**Data for processing:**
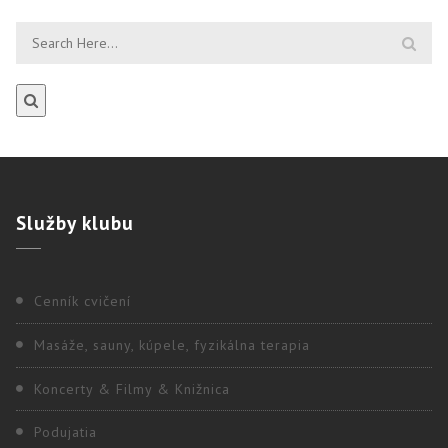
Služby
klubu
Cenník cvičení
Masáže, sauny, kúpele, fyzikálna terapia
Koncerty & Filmy & Knižnica
Podujatia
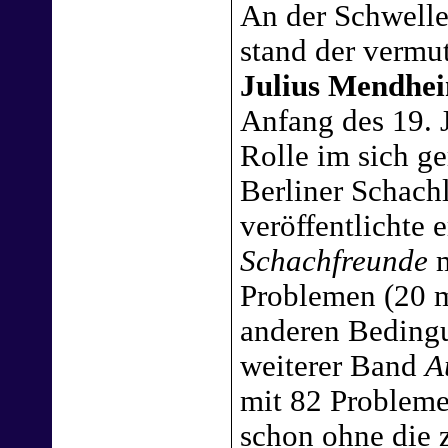
An der Schwelle
stand der vermu
Julius Mendhe
Anfang des 19. 
Rolle im sich ge
Berliner Schachl
veröffentlichte 
Schachfreunde
m
Problemen (20 m
anderen Bedingu
weiterer Band
A
mit 82 Probleme
schon ohne die z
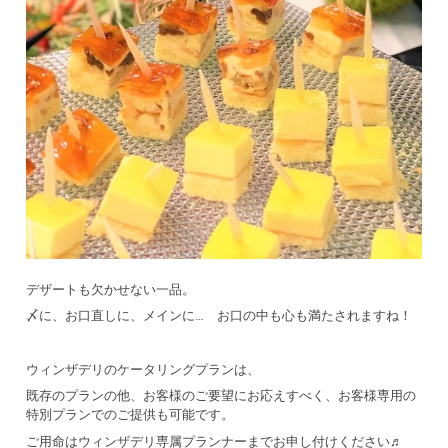
デザートも欠かせない一品。
〆に、お口直しに、メインに… お口の中も心も満たされますね！
ウィンザデリのケータリングプランは、
既存のプランの他、お客様のご要望にお応えすべく、お客様専用の
特別プランでのご提供も可能です。
ご用命はウィンザデリ専属プランナーまでお申し付けください♬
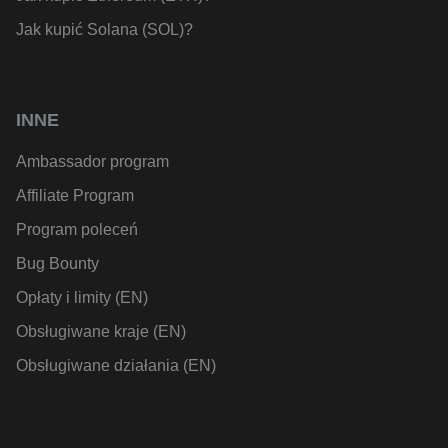
Jak kupić Solana (SOL)?
INNE
Ambassador program
Affiliate Program
Program poleceń
Bug Bounty
Opłaty i limity (EN)
Obsługiwane kraje (EN)
Obsługiwane działania (EN)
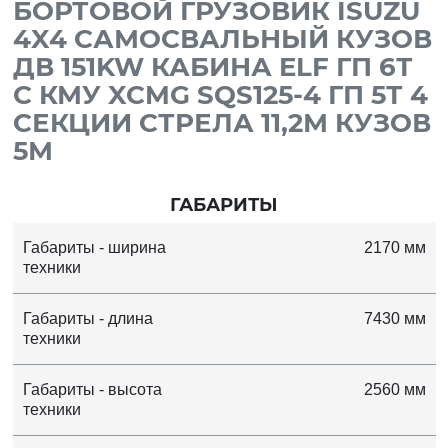
БОРТОВОЙ ГРУЗОВИК ISUZU
4X4 САМОСВАЛЬНЫЙ КУЗОВ
ДВ 151KW КАБИНА ELF ГП 6Т
С КМУ XCMG SQS125-4 ГП 5Т 4
СЕКЦИИ СТРЕЛА 11,2М КУЗОВ
5М
ГАБАРИТЫ
Габариты - ширина
2170 мм
техники
Габариты - длина
7430 мм
техники
Габариты - высота
2560 мм
техники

**Exercise brief:**
For this exercise, copy every line of the data that holds "КУЗОВ".

**Answer for the task:**
4X4 САМОСВАЛЬНЫЙ КУЗОВ
СЕКЦИИ СТРЕЛА 11,2М КУЗОВ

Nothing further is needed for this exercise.